L’audace de Bernard, qui n’a pas craint d’exposer une verte recrue aux rudiments du métier, lui permet aujourd’hui de compter sur un joueur aux dimensions multiples. Anthony Beauvillier n’est pas qu’un prolifique marqueur. Un entraîneur d’une équipe rivale le décrit notamment comme le meilleur joueur de centre de la LHJMQ à l’intérieur des cercles de mises en jeu, où il a maintenu un taux de réussite de 59 % la saison dernière.

« Au tournoi Ivan Hlinka (où Beauvillier s’est blessé à un poignet, N.D.L.R.), le plan était d’en faire notre principale arme au niveau des mises en jeu et du désavantage numérique, confie l’architecte de l’équipe canadienne des moins de 18 ans, Ryan Jankowski. On avait une telle profondeur en attaque qu’on avait besoin d’un gars fiable dans les missions défensives et Anthony cadrait parfaitement dans ce rôle tout en se voulant une menace constante en attaque. Il est si complet! »

« Il est bon dans les deux sens de la patinoire, confirme un recruteur d’une équipe de l’Association Est de la LNH. C’est le style de joueur qu’un entraîneur va impliquer à toutes les sauces. Tu gagnes 2-1 avec une minute à faire en zone défensive, c’est le gars que tu veux sur la glace. »

Un futur capitaine

Le départ du vétéran Félix-Antoine Bergeron au tout début de la dernière saison a laissé les Cataractes orphelins de capitaine.
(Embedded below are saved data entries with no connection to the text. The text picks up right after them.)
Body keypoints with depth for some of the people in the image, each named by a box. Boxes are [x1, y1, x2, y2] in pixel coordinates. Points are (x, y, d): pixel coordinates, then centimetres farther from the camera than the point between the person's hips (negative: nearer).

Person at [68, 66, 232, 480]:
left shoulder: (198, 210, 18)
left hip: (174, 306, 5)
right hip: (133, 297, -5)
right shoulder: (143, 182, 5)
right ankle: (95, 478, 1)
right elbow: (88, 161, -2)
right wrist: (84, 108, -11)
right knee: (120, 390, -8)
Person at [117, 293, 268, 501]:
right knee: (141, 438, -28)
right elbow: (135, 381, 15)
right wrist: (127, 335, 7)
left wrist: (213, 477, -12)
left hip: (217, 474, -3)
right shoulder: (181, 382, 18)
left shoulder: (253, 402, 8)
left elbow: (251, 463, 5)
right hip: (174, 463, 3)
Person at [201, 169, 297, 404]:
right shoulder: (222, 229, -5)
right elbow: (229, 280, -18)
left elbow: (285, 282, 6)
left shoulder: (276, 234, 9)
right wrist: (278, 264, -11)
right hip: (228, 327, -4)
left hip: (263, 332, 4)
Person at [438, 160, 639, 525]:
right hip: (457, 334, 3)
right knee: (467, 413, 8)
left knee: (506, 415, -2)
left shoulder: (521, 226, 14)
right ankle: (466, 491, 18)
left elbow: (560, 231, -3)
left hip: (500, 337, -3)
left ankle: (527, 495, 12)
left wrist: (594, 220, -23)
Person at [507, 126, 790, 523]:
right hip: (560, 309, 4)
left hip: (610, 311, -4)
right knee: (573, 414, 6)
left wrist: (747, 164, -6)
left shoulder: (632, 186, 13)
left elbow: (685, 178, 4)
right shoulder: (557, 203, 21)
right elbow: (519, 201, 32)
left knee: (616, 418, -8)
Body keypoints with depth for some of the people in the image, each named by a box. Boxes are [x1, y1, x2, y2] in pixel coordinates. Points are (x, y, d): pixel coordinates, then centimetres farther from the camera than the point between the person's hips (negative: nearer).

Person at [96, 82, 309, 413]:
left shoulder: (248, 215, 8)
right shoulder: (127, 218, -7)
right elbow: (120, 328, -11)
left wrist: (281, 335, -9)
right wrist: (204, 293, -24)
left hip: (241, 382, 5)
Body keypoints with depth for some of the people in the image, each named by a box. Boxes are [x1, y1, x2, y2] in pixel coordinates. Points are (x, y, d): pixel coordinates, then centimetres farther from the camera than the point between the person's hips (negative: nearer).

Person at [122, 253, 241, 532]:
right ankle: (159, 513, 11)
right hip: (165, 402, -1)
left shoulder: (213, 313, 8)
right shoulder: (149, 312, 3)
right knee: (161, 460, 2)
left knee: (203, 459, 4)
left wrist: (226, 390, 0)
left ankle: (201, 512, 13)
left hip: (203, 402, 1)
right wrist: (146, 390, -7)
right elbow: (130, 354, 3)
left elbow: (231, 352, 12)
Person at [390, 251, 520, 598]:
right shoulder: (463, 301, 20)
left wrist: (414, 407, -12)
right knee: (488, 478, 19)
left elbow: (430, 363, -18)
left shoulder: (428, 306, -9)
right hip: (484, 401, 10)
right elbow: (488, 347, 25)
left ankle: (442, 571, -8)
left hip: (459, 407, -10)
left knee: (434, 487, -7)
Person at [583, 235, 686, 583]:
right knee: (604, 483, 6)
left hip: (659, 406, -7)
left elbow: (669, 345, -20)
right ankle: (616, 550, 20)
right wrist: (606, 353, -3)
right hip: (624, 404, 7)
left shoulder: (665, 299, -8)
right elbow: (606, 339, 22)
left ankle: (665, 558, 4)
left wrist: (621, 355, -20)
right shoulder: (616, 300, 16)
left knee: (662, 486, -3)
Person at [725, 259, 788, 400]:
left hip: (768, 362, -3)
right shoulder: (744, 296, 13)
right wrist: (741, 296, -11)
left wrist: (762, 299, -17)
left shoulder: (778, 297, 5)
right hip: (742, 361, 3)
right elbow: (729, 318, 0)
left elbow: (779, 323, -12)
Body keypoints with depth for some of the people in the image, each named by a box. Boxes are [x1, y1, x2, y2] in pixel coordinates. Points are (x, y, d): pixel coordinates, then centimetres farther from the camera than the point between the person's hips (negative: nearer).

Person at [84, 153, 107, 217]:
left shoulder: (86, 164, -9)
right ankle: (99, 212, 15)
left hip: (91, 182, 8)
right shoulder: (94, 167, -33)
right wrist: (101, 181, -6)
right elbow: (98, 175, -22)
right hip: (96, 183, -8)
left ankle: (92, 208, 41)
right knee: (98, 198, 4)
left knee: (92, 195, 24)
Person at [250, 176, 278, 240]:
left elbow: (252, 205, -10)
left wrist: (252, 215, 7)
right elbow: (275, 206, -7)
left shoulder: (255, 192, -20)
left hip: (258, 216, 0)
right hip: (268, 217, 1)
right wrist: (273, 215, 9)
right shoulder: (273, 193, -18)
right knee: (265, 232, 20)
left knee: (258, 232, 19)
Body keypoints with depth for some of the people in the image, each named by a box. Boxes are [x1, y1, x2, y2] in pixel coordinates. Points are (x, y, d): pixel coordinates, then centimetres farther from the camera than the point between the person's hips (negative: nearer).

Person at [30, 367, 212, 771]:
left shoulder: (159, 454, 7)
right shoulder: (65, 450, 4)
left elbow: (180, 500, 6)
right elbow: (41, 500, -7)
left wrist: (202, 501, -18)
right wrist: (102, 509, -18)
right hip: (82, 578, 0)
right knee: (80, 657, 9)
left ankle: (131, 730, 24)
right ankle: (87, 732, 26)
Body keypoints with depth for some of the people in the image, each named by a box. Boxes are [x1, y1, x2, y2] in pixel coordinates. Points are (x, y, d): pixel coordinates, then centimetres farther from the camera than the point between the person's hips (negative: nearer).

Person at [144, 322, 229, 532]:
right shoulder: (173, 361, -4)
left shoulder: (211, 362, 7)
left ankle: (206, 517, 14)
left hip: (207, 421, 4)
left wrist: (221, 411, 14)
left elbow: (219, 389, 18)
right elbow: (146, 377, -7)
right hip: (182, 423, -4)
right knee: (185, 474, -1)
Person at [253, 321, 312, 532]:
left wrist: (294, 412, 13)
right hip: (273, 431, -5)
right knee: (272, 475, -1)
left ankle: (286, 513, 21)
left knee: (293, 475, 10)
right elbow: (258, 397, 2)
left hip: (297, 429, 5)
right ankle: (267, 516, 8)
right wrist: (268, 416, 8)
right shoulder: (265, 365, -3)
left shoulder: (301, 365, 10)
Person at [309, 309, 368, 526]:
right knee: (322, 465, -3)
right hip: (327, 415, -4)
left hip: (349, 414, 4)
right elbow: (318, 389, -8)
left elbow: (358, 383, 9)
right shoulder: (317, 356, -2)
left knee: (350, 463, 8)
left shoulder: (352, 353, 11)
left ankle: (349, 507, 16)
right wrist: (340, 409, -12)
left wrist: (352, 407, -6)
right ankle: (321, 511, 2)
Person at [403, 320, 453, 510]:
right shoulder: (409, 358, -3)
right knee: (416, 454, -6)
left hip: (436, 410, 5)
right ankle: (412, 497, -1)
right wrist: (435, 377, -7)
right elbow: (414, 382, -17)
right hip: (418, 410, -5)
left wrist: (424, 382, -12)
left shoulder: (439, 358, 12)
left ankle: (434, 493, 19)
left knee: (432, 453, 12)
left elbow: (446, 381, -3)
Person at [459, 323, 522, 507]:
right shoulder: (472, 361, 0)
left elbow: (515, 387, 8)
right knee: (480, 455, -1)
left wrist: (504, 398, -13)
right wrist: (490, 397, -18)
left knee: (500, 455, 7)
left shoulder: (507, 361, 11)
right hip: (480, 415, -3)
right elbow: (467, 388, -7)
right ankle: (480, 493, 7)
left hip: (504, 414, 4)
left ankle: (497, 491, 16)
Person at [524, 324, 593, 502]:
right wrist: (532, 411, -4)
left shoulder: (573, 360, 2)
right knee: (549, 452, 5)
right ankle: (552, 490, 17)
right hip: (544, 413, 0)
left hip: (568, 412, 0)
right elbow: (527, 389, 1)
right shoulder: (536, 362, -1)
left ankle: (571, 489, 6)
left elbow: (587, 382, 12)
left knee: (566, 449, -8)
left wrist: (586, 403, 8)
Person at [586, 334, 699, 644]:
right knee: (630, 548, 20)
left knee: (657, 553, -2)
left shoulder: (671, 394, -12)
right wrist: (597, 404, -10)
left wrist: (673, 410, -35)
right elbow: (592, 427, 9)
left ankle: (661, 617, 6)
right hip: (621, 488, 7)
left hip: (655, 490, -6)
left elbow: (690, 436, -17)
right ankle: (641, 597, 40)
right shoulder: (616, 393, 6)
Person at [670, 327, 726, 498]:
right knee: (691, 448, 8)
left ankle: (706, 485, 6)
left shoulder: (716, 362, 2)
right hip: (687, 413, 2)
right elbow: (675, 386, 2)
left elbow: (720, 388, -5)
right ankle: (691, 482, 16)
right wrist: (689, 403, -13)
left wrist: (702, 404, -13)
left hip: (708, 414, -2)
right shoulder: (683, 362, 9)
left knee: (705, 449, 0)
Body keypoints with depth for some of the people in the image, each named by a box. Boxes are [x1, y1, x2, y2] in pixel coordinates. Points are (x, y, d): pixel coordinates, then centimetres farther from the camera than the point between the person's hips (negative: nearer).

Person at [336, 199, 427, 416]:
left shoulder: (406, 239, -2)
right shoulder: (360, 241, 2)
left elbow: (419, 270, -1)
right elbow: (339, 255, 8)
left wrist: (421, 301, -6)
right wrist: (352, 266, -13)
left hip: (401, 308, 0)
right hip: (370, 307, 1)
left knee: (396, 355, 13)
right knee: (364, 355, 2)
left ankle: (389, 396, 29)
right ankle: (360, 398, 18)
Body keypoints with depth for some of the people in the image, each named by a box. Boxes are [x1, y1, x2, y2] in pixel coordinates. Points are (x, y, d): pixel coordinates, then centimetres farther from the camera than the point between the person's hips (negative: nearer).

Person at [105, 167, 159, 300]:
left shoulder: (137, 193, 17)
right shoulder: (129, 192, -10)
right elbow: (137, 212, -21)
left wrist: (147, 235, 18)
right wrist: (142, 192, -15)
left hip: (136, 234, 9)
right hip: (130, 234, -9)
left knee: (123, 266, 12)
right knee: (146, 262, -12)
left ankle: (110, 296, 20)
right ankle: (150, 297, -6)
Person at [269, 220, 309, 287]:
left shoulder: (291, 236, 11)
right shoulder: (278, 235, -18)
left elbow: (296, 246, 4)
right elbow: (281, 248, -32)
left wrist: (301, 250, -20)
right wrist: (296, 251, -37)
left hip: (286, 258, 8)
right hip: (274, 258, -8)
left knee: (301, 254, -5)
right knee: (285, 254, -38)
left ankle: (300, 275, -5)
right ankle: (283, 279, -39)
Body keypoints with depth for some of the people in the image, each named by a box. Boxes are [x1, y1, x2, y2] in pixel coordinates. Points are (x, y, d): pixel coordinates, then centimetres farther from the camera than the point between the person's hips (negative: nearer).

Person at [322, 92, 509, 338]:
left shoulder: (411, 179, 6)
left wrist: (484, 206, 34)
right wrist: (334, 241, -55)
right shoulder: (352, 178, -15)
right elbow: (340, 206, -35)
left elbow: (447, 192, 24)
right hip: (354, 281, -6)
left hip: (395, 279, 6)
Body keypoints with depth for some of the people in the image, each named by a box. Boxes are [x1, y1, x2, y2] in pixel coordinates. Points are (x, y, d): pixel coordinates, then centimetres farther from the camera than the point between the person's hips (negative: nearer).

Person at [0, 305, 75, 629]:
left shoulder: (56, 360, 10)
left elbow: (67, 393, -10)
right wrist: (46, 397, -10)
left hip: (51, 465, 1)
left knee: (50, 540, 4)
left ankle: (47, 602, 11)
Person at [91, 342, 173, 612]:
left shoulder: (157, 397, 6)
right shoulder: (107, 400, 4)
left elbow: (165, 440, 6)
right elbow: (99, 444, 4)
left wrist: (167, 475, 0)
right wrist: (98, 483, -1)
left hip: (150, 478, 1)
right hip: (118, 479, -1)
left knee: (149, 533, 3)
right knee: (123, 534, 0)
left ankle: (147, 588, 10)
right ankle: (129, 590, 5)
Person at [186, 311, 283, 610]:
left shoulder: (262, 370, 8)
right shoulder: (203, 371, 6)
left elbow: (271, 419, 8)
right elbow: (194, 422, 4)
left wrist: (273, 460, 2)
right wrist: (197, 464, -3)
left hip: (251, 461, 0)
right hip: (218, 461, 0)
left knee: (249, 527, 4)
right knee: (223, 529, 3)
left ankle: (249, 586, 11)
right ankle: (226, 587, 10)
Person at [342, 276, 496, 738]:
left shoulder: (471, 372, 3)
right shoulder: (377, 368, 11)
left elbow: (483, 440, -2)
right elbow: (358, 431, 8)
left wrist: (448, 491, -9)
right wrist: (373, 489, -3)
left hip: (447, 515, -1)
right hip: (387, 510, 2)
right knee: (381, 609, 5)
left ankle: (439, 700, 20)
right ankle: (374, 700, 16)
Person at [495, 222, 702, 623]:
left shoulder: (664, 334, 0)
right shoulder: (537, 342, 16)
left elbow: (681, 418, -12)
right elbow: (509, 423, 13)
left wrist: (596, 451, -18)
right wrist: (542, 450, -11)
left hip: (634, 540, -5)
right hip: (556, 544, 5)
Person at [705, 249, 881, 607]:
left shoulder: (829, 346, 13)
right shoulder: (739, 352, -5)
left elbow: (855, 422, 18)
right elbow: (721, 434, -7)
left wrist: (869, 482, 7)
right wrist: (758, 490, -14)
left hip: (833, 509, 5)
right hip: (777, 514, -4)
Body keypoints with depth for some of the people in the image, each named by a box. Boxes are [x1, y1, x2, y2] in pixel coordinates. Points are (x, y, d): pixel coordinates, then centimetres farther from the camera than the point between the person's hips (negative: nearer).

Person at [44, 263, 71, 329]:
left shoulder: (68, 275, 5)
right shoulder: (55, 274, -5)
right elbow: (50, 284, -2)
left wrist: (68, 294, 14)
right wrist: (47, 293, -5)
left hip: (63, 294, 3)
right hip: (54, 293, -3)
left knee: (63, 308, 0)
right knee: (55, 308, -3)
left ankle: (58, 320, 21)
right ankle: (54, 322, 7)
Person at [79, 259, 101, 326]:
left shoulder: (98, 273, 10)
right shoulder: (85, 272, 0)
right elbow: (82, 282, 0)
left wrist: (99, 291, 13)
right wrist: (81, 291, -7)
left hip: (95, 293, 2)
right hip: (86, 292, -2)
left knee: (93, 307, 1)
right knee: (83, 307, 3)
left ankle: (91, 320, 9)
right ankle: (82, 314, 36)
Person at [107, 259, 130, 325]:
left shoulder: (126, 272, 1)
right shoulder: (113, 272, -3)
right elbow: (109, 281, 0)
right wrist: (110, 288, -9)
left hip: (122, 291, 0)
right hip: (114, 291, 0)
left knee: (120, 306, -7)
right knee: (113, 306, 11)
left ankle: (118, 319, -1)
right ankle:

Par souci de stabilité, le groupe d’entraîneurs a décidé de ne pas recoudre le « C » sur un nouveau chandail et de plutôt s’en remettre à un groupe de leaders dont Beauvillier faisait partie avec les Dylan Labbé, Christophe Lalonde et Olivier Caouette.

Malgré son jeune âge, Beauvillier est identifié comme un rassembleur. Son inépuisable réserve d’énergie et sa discipline à l’ouvrage lui confèrent un magnétisme évident.

« Tous les gars sont attirés vers lui, a remarqué Jankowski. C’est un coéquipier exemplaire qui s’entend bien avec tout le monde. Il est de compagnie agréable, mais en même temps, il est très sérieux quand c’est le temps de l’être. »

« J’aime parler, je suis un leader un peu plus verbal. J’aime ça être proche des gars, dresse Beauvillier comme autoportrait. Mais je mène par l’exemple aussi. Je travaille fort sur la glace et hors glace, je fais les bons sacrifices, alors je pense que je suis facile à suivre. Je suis un bon modèle pour les autres. »

Beauvillier n’est pas étranger au port d’une lettre sur son uniforme. En 2014, il était l’un des assistants d’Équipe Québec au Défi mondial des moins de 17 ans. Il a aussi été nommé capitaine de l’équipe dirigée par Don Cherry lors du Défi des espoirs de la LCH en janvier dernier, un honneur qu’il a partagé avec nul autre que Connor McDavid.

Martin Bernard confirme que les Cataractes auront un capitaine avant d’amorcer leur troisième saison sous ses ordres l’automne prochain et il est tout à fait logique de penser que Beauvillier sera l’heureux élu. Mais l’entraîneur refuse de vendre la mèche.

« Pour le savoir, il faudra attendre la conférence de presse! Notre gars de marketing ne serait pas content si je le disais tout de suite », s’excuse-t-il.

Voilà toutefois une autre prophétie que vous pouvez amener à la banque. Comme le dit lui-même Bernard, Anthony Beauvillier n’est pas le genre de joueur contre qui il faut parier.